▶ Exercise
What lines of the material hold the string "patrimoine"? Pull each of them out.

Content starts

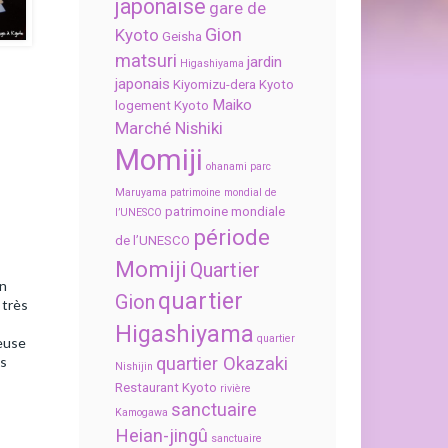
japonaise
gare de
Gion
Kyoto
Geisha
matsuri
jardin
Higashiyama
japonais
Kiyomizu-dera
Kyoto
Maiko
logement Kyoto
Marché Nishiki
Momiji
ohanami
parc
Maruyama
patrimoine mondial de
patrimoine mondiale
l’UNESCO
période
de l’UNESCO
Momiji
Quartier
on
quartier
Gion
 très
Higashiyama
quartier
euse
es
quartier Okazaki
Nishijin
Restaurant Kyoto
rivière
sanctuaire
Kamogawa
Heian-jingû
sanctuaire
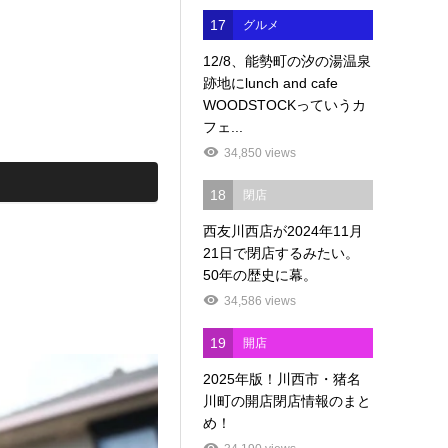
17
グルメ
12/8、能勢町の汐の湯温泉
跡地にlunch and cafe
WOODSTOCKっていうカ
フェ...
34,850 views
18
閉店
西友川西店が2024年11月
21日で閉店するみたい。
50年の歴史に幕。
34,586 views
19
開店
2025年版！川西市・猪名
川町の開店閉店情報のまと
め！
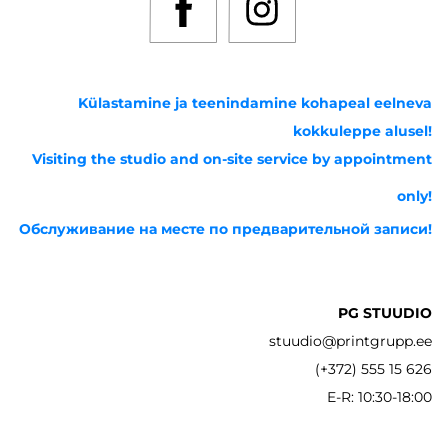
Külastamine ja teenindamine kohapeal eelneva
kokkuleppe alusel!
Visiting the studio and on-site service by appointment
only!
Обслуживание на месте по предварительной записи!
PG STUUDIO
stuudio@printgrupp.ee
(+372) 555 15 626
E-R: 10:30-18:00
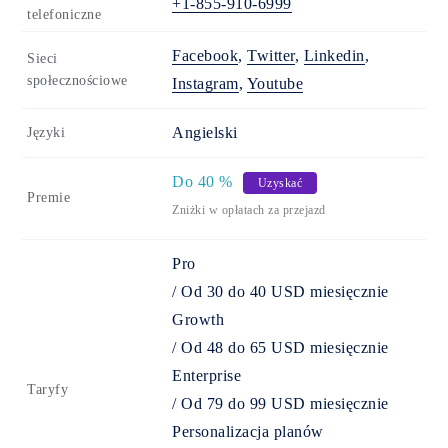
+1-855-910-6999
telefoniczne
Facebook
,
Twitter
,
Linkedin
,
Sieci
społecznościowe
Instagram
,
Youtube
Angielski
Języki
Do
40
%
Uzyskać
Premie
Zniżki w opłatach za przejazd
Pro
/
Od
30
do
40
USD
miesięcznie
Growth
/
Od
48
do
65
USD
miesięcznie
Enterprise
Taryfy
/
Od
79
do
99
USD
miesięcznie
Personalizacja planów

Content ends
Content starts

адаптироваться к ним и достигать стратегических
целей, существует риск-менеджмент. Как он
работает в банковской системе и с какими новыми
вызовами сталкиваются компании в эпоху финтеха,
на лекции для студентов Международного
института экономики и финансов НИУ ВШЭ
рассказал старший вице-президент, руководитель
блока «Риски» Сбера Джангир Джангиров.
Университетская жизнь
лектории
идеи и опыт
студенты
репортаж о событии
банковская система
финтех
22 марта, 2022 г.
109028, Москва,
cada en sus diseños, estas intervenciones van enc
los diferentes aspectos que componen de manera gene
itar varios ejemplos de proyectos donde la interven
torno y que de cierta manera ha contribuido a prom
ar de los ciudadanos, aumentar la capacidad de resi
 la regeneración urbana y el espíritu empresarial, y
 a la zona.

Content ends

▶ Answer for this exercise
patrimoine mondial de
patrimoine mondiale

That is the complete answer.